• About this task: Lines below that hold the word "labels" must be copied in full.

Available data section start

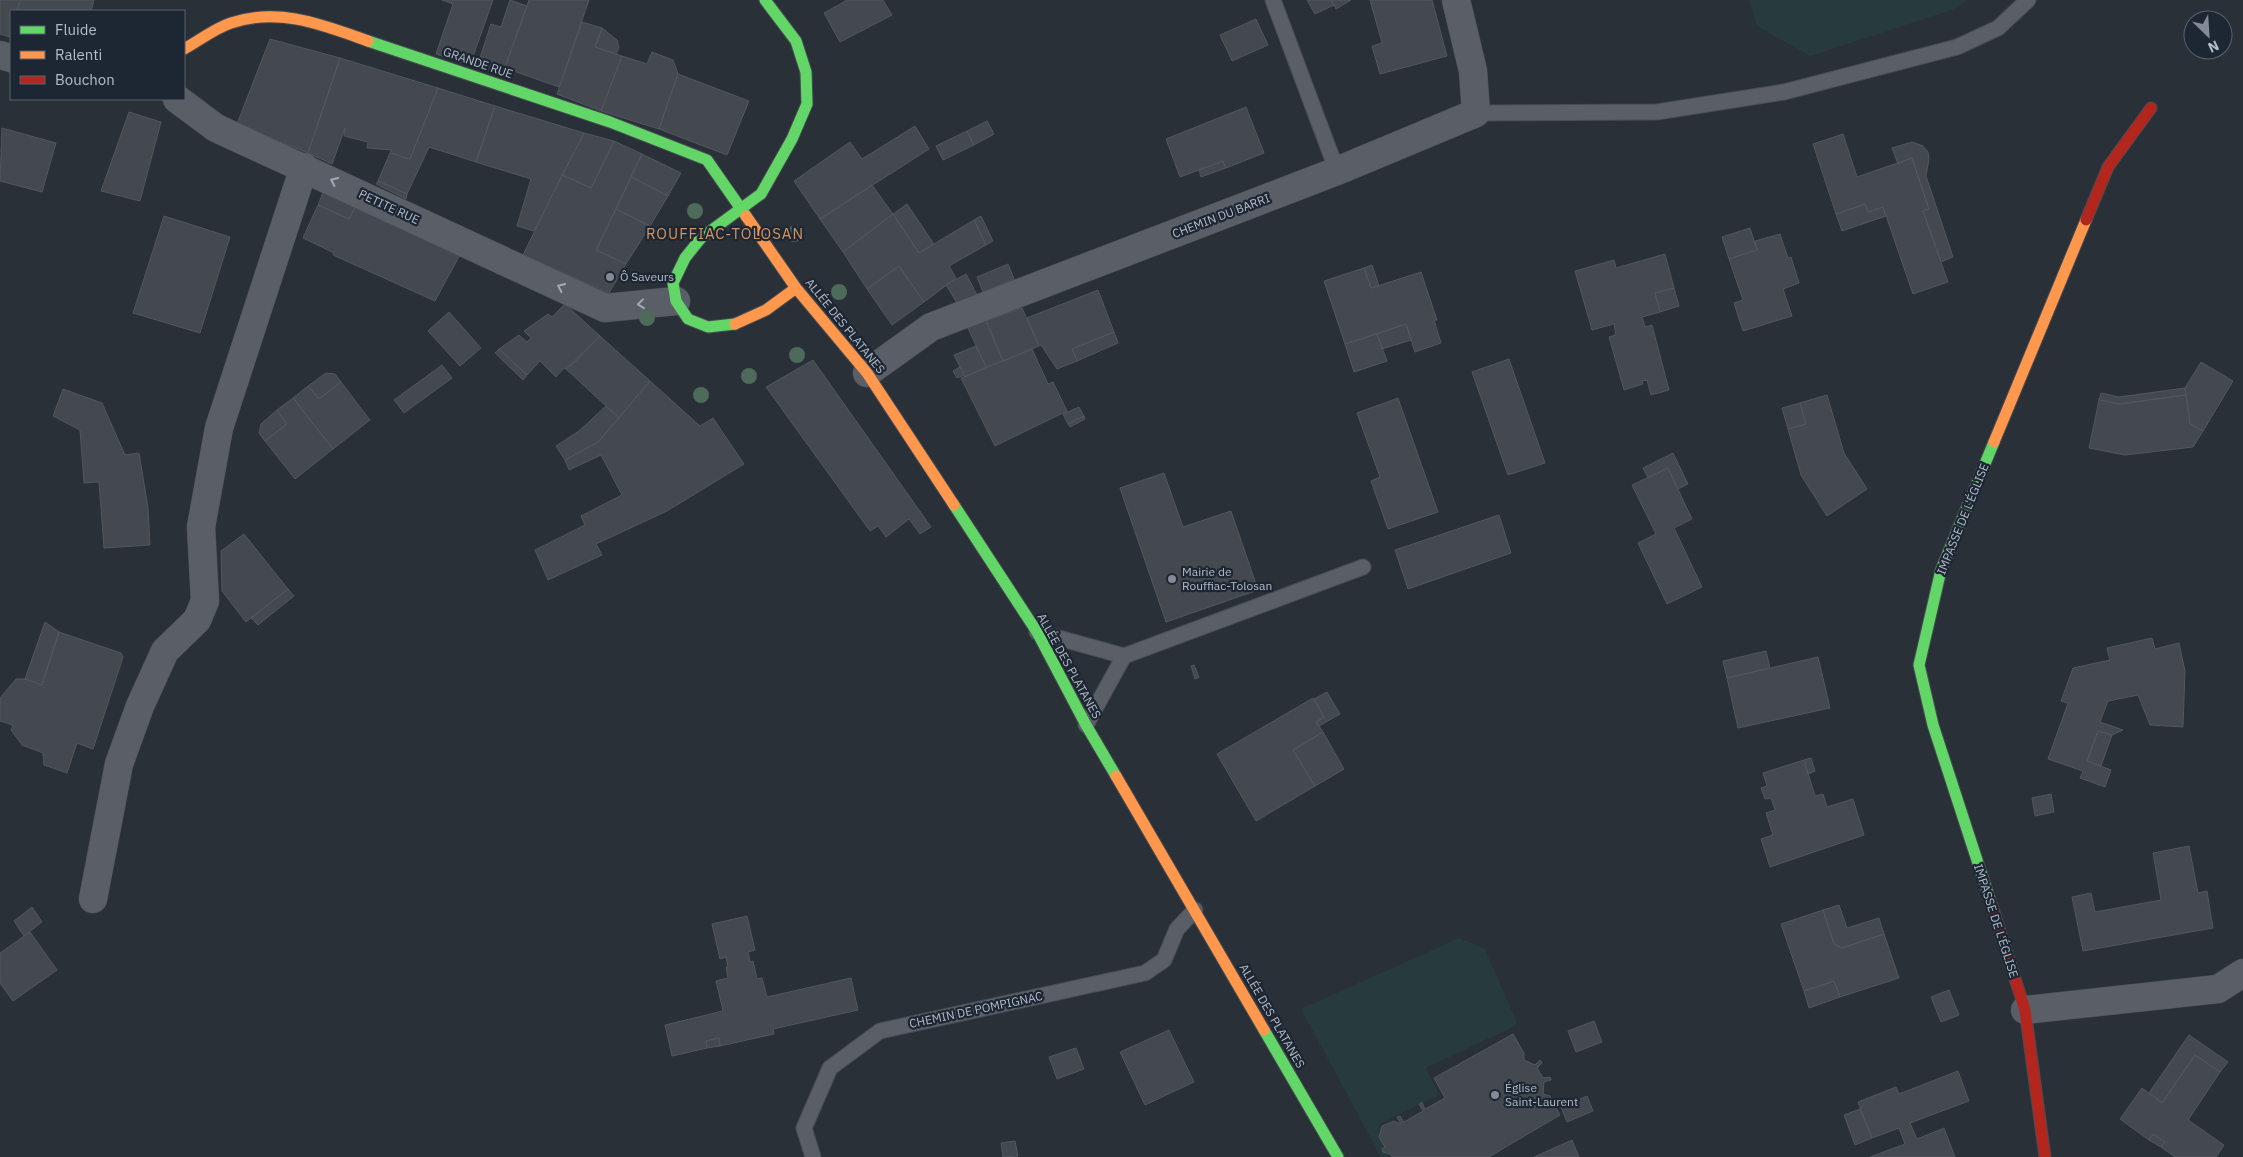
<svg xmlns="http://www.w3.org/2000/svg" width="2243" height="1157" font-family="'IBM Plex Sans',sans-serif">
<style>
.green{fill:#273a3e}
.building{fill:#444950;stroke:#52575f}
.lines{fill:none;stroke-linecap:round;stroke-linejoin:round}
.lane-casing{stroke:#484c53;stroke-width:17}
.street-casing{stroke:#484c53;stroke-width:29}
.fast-casing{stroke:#484c53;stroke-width:13}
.slow-casing{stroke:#484c53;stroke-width:13}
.jam-casing{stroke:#484c53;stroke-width:13}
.lane{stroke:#5a5e66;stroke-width:15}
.street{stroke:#5a5e66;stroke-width:28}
.fast{stroke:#63d668;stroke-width:11}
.slow{stroke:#ff974d;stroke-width:11}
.jam{stroke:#b3261e;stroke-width:11}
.tree{fill:#4e6a5a}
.oneway{stroke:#a2a9b5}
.poi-dot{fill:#848b96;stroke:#1d2633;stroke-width:2}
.labels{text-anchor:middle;stroke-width:4.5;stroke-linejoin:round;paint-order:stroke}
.street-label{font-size:12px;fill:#b4bcc9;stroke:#1d2633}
.poi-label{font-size:12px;fill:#b4bcc9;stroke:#1d2633;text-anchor:start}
.quarter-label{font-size:15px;letter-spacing:1px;fill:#d59563;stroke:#1d2633}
</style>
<rect width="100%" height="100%" fill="#2a3038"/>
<path class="green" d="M1749,0H1967L1952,10L1810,56L1757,26Z
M1459,938L1485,949L1517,1023L1515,1026L1426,1068L1439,1095L1380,1124L1378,1133L1389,1157H1381L1301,1009Z"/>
<path class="building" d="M0,0H20L17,11H11L10,37L0,34Z
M20,0H94L91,11H17Z
M442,0H493L470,65L436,54L453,4Z
M510,0L527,6L502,75L477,67L491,24L501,27Z
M529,0H589L559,87L505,68Z
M847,0H883L892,15L840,42L824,13Z
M1307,0H1331L1334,5L1315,14Z
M1331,0H1351L1336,9Z
M1370,0H1432L1447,56L1380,74L1372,46L1382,43Z
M1256,19L1268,45L1232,61L1220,35Z
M582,22L602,28L595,47L622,56L601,111L557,94Z
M602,28L617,40L619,48L616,54L595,47Z
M270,39L340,58L308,153L237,124Z
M652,52L673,60L678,74L659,129L601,111L622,56L647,64Z
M340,58L438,88L410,159L390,153L391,150L367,148L368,142L344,136L345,128L332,164L308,153Z
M678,74L749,101L727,155L659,129Z
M438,88L495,106L476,162L429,147L407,194L378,181L390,153L410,159Z
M495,106L584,133L534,231L517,226L531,179L476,162Z
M1246,107L1264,153L1226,168L1223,161L1180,177L1166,139Z
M129,112L161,122L140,201L101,191Z
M987,121L994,134L974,145L967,131Z
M915,126L929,149L820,219L794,181L850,142L862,159Z
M2,128L56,143L42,192L0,181Z
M967,131L974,145L943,160L936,146Z
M584,133L614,141L591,188L562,175Z
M1843,134L1857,177L1912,158L1929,209L1923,211L1948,282L1913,294L1883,207L1868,212L1865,204L1836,214L1813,144Z
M614,141L642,154L596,250L626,264L609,293L523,255L562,175L591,188Z
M1912,142L1923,146L1928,152L1929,159L1926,176L1953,257L1941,262L1923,211L1929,209L1912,158L1898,164L1892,148Z
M642,154L681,173L668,196L631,177Z
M1223,161L1226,168L1201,177L1199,170Z
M631,177L668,196L650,226L616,209Z
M378,181L407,194L406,199L376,184Z
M872,185L893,214L843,252L820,219Z
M324,190L356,205L349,219L318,205Z
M357,202L462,251L435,301L333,255L334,253L303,238L318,205L349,219Z
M907,204L934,244L919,253L893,214Z
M1865,204L1868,212L1883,207L1886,216L1842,231L1836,214Z
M616,209L650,226L626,264L596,250Z
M893,214L919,253L974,220L986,245L949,266L956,278L924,302L899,266L867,289L843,252Z
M164,216L230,237L200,333L133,313Z
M981,216L993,241L986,245L974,220Z
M1750,228L1757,250L1729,259L1722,237Z
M1780,234L1788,258L1791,257L1799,283L1783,289L1792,316L1743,331L1734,303L1743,300L1729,259L1757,250L1755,241Z
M1665,254L1674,288L1655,293L1660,312L1642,317L1645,327L1652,325L1669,390L1651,395L1647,380L1642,381L1643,384L1624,390L1609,337L1616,335L1614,324L1592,330L1575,271L1614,260L1616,268Z
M1008,264L1014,279L983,292L977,277Z
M1372,265L1379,286L1371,288L1364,268Z
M899,266L924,302L892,325L867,289Z
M1364,268L1371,288L1421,272L1437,320H1434L1441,343L1415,352L1406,324L1345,344L1324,281Z
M966,274L977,295L957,303L946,285Z
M1674,288L1679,306L1660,312L1655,293Z
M1098,290L1114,332L1072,349L1077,361L1057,369L1041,345L1039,346L1027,318Z
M565,304L600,336L575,362L566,369L564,368L556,377L540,361L527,375L499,349L519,335L527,342L531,338L524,331L548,314L552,317Z
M1022,308L1039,346L1003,361L986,321Z
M449,312L481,348L460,366L428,331Z
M986,321L1003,361L986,367L968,328Z
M1406,324L1411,340L1382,349L1377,334Z
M1114,332L1118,343L1077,361L1072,349Z
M1377,334L1387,361L1354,372L1345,344Z
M600,336L650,381L619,418L566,369Z
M976,346L986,367L965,377L954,355Z
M499,349L527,375L523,380L495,353Z
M1032,349L1048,384L1053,382L1067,411L995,446L961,378Z
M1509,359L1545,463L1508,475L1472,372Z
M813,360L931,527L920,534L909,519L886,537L878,526L870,531L766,387Z
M2201,362L2233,381L2203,431L2190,424L2185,388Z
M442,365L452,378L404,413L394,400Z
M960,367L964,375L957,378L953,371Z
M326,373L335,374L341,382L319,399L308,386Z
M650,381L700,426L713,418L744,464L667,511L596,544L602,555L548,580L535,550L585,525L581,516L622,495L601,455L569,470L565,460L598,442Z
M341,382L370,420L333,449L293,398L308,386L319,399Z
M2185,388L2186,395L2119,404L2099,400L2101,393L2119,397Z
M63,389L102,403L125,455L139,453L148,508L150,545L104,548L99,482L84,483L80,430L53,416Z
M1827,395L1844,453L1867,489L1827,516L1801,475L1788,429L1806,424L1800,403Z
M2186,395L2190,424L2203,431L2193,447L2125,455L2089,448L2099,400L2119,404Z
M293,398L333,449L295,479L265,441L287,424L277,410Z
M1398,398L1438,512L1388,529L1371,481L1380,477L1357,413Z
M1800,403L1806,424L1788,429L1782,408Z
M606,406L619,418L598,442L565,460L556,446L579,431Z
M1079,407L1084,416L1068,424L1063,414Z
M277,410L287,424L265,441L259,433L261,424Z
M1084,416L1085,419L1070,427L1068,424Z
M1673,453L1688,484L1678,489L1668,468L1648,478L1643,468Z
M1668,468L1692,519L1674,528L1702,587L1667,604L1638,543L1656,534L1632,485Z
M1164,473L1183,527L1231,511L1258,590L1166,622L1120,488Z
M1499,515L1511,553L1408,589L1395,550Z
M244,534L288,589L246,622L222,591L221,551Z
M288,589L294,596L258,625L251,618Z
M45,622L59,632L42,685L25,679Z
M59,632L121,653L123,657L93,749L77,743L67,773L44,765L43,753L22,745L11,730L13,725L0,721V698L16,679H25L42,685Z
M2152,638L2155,649L2179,643L2185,671L2183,727L2150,725L2138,695L2108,701L2100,722L2123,730L2112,735L2098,731L2087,761L2111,770L2105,787L2080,778L2083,771L2048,759L2068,703L2061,701L2073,668L2110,660L2107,648Z
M1766,651L1770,668L1727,678L1723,661Z
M1818,657L1830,708L1738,728L1727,678Z
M1194,665L1199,677L1195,679L1191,666Z
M1327,692L1340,714L1319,726L1316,722L1324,717L1314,699Z
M1313,698L1324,717L1316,722L1323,732L1293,750L1315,786L1256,821L1217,754Z
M2098,731L2112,735L2101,766L2087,761Z
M1323,732L1344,769L1315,786L1293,750Z
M1811,758L1815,771L1808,774L1804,760Z
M1804,760L1815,796L1823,794L1827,807L1853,799L1864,835L1770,867L1761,839L1773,835L1766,813L1775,810L1771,798L1765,799L1761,788L1767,786L1763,773Z
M2051,794L2054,812L2035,816L2032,798Z
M2189,846L2198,893L2207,891L2213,928L2083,951L2072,897L2091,893L2095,912L2161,900L2153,853Z
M1839,905L1847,928L1879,918L1884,934L1842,948L1834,944L1823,910Z
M32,907L42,922L24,936L14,921Z
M1823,910L1834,944L1842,948L1884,934L1899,978L1840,997L1834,981L1804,991L1781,924Z
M747,916L755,950L748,952L750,962L753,961L757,979L762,978L767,997L851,978L858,1010L773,1029L774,1034L720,1046L719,1038L706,1041L707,1048L672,1056L665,1025L723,1011L716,981L728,978L726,967H728L726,957L720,959L712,924Z
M30,932L57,970L13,1001L0,983V953Z
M1834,981L1840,997L1809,1008L1804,991Z
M1949,990L1959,1015L1941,1022L1931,997Z
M1594,1021L1602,1042L1576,1052L1568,1031Z
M1169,1030L1194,1082L1145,1105L1120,1052Z
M1513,1034L1524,1053V1060L1535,1065L1540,1060L1542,1063L1537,1068L1543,1078L1550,1077L1551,1080L1544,1082L1543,1094L1550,1096L1560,1115L1489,1157H1392L1390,1154L1383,1152L1382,1149L1385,1147L1379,1137L1382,1126L1394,1121L1401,1124L1397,1117L1400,1116L1404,1122L1423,1111L1419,1104L1422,1102L1425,1109L1445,1098L1434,1078Z
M2189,1035L2228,1062L2220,1072L2195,1055L2162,1103L2149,1093Z
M719,1038L720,1046L707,1048L706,1041Z
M1076,1048L1084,1069L1057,1079L1049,1057Z
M2195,1055L2220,1072L2188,1120L2224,1145L2216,1157H2175L2161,1147L2165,1142L2153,1134L2149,1140L2120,1119L2142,1088L2162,1103Z
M1958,1071L1969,1101L1910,1123L1917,1139L1944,1128L1955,1157H1870L1905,1144L1899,1128L1872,1138L1858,1102L1896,1087L1899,1094Z
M1587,1096L1593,1111L1567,1122L1561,1107Z
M1860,1109L1872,1138L1855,1145L1844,1115Z
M2153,1134L2165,1142L2161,1147L2149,1140Z
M1572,1140L1579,1157H1534Z
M1015,1141L1018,1156L1003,1157L1001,1143Z"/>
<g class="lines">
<g class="lane-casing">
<path id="lane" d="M1273,0L1337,171
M1476,113L1657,112L1784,92L1957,47L1998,28L2028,0
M1037,632L1124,656
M1086,725L1124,656L1363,567
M813,1157L804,1128L830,1068L880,1031L1145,973L1164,960L1177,929L1195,910"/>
</g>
<g class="street-casing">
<path id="street" d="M0,55L11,58
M177,99L216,128L605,308L676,301
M867,373L931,327L1337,171L1476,113L1473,71L1456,0
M93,899L119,764L140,706L165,651L197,620L205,601L201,527L219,428L304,167
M2025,1010L2218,989L2243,973"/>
</g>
<g class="fast-casing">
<path id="fast" d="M368,41L610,122L707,160L746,216
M735,324L708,327L688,319L676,301L673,283L685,258L701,238L761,194L792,139L807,104L806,72L796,41L765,0
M954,505L1037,632L1086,725L1116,776
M1990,900L1933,725L1919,665L1941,570L1994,442
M1264,1030L1338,1157"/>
</g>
<g class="slow-casing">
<path id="slow" d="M184,49C199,41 215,28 231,23C279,7 323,25 368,41
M746,216L796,288L867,373L954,505
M735,324L766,310L796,288
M1994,442L2086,220
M1116,776L1264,1030"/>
</g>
<g class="jam-casing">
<path id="jam" d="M2086,220L2108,167L2151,108
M1990,900L2025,1010L2045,1157"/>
</g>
<use href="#lane" class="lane"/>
<use href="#street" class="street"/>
<use href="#fast" class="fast"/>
<use href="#slow" class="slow"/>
<use href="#jam" class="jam"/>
</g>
<g class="tree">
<circle cx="695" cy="211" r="8"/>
<circle cx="794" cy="234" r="8"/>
<circle cx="839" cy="292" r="8"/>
<circle cx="647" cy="318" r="8"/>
<circle cx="797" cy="355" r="8"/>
<circle cx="749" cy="376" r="8"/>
<circle cx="701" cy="395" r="8"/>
</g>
<defs><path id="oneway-chevron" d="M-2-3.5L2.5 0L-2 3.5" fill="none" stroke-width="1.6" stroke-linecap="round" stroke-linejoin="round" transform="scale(1.25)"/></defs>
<g class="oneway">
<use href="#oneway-chevron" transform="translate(334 181) rotate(-155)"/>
<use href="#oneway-chevron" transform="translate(561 287) rotate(-155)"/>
<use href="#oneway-chevron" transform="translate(641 304) rotate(174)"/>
</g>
<g class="poi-dot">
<circle cx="610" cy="277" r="5"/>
<circle cx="1172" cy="579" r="5"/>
<circle cx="1495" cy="1095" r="5"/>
</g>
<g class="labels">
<g class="street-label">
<text transform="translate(478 63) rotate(19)" y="4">GRANDE RUE</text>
<text transform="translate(389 207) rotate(25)" y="4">PETITE RUE</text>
<text transform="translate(1221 216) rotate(-21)" y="4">CHEMIN DU BARRI</text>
<text transform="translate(845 326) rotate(51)" y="4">ALLÉE DES PLATANES</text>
<text transform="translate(1963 519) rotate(-68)" y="4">IMPASSE DE L'ÉGLISE</text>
<text transform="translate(1069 666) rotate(61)" y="4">ALLÉE DES PLATANES</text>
<text transform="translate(1996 921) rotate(72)" y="4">IMPASSE DE L'ÉGLISE</text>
<text transform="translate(976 1010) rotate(-12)" y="4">CHEMIN DE POMPIGNAC</text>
<text transform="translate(1272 1016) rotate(60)" y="4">ALLÉE DES PLATANES</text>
</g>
<g class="poi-label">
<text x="620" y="281">Ô Saveurs</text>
<text x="1182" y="576">Mairie de<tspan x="1182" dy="14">Rouffiac-Tolosan</tspan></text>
<text x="1505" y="1092">Église<tspan x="1505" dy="14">Saint-Laurent</tspan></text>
</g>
<g class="quarter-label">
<text x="725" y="239">ROUFFIAC-TOLOSAN</text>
</g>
</g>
<rect x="10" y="10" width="175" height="90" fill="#1d2633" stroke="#59626f"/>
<rect x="20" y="26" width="25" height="8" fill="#63d668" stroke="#59626f"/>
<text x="55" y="35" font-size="15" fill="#b4bcc9">Fluide</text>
<rect x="20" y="51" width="25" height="8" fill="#ff974d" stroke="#59626f"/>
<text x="55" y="60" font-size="15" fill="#b4bcc9">Ralenti</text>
<rect x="20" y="76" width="25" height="8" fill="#b3261e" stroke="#59626f"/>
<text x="55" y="85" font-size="15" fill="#b4bcc9">Bouchon</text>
<g transform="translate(2208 35) rotate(155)"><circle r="24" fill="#1d2633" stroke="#59626f"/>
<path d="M0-4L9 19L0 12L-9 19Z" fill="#848b96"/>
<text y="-8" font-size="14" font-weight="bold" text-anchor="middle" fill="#b4bcc9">N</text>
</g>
</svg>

Available data section end

• Result of the task:
.labels{text-anchor:middle;stroke-width:4.5;stroke-linejoin:round;paint-order:stroke}
<g class="labels">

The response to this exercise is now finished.